In programming tasks on Codeforces, the model achieved a rating of 3206 — 23rd place among active programmers worldwide, on par with GPT-5.4;
In mathematics, it scored 95.2 on HMMT 2026 and 89.8 on IMOAnswerBench, surpassing most competitors;
In SimpleQA Verified knowledge, it scored 57.9 (Opus 4.6 — 46.2, but Gemini 3.1 Pro — 75.6).
In Reasoning, the models lag behind GPT-5.4 and Gemini 3.1 Pro by only three to six months;
In DeepSeek’s internal test, including development, debugging, and refactoring tasks, the model achieved 67% — between Sonnet 4.5 (47%) and Opus 4.5 (70%);
In agent scenarios and development tasks, V4-Pro-Max demonstrated 80.6% on SWE Verified and 67.9% on Terminal Bench.

V4 was specifically trained on real-world scenarios: data analysis, reports, document editing, and internet searches with iterative tool use.

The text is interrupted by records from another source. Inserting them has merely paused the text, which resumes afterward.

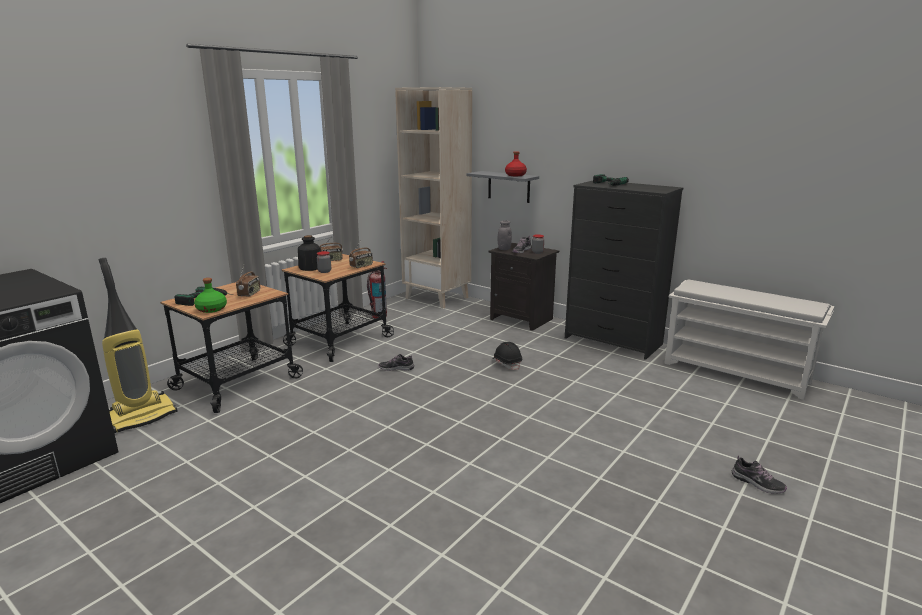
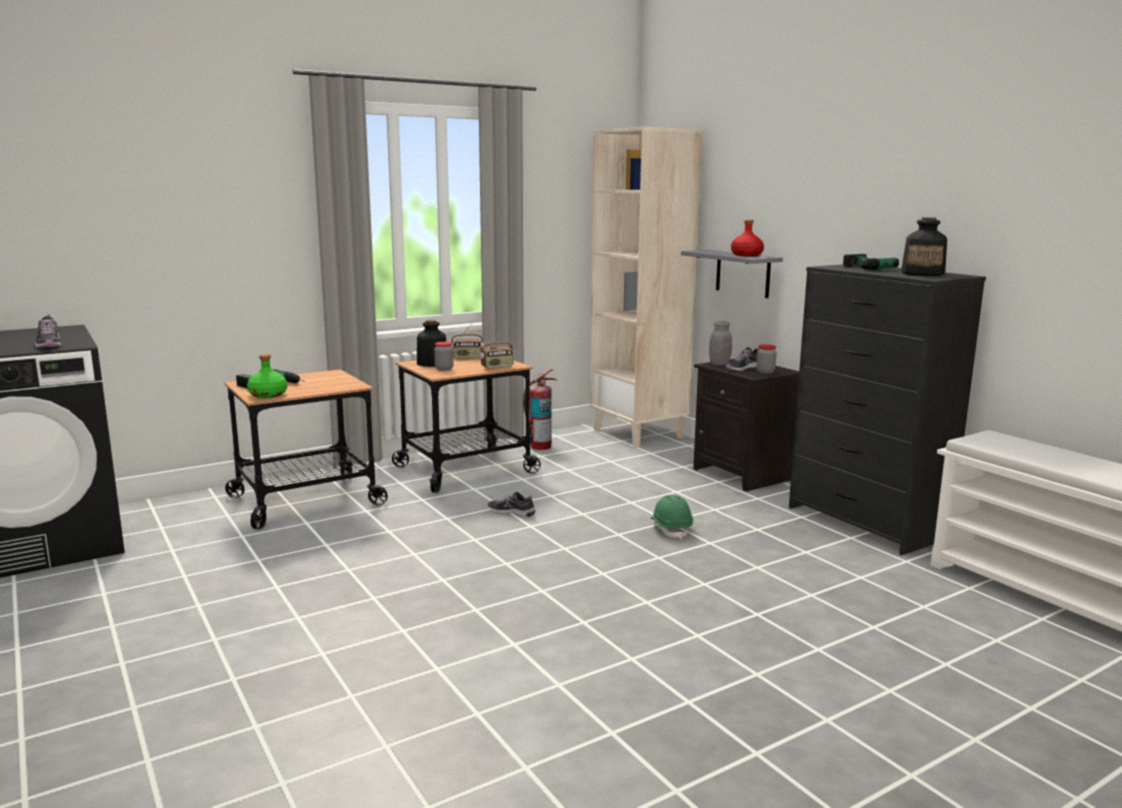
camera: 20 degrees right, 5 degrees down
(142, 416) = (177, 520): vacuum cleaner -> none
(249, 293) = (328, 384): radio -> none
(506, 363) = (671, 528): black hard hat -> green hard hat
(648, 187) = (923, 274): none -> bottle
(757, 483) = (956, 767): shoe -> shoe (49, 344)

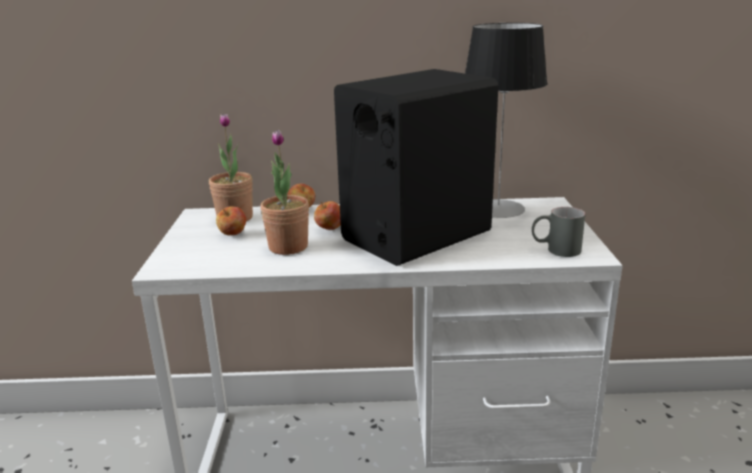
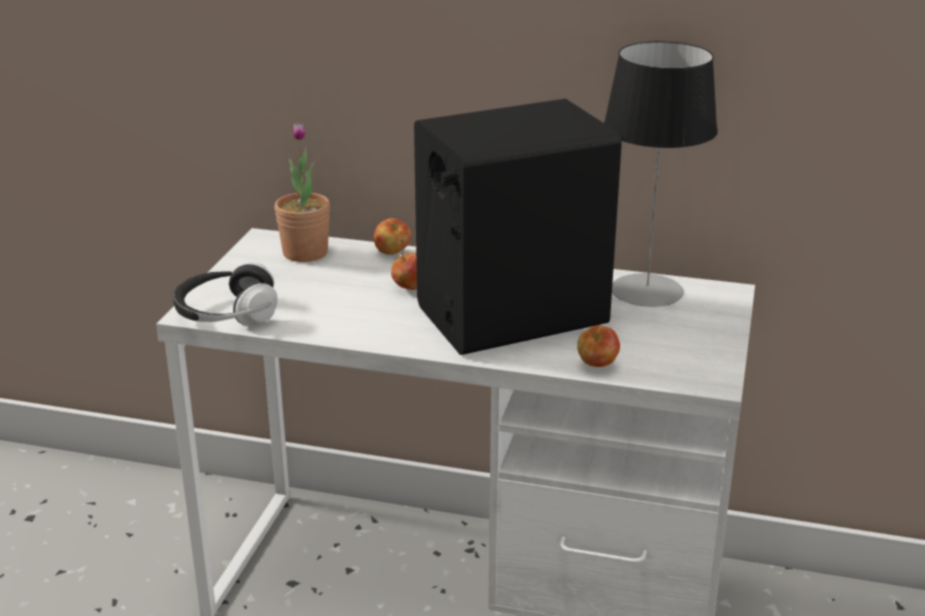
camera: 15 degrees right, 5 degrees up
(191, 265) = (226, 314): none -> headphones
(233, 235) = (292, 278): apple -> apple (597, 365)
(288, 247) = (348, 307): potted plant -> none
(555, 250) = (672, 366): grey mug -> none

To assess the model’s suitability for real development, the startup conducted internal testing on tasks from its engineers. In a survey of 85 developers and researchers, 52% stated they are ready to use V4-Pro as their primary coding model, while another 39% indicated they are inclined to do so.

Back in April, OpenAI released GPT-5.5. The model is positioned as “a new level of intelligence for real work and agent management.”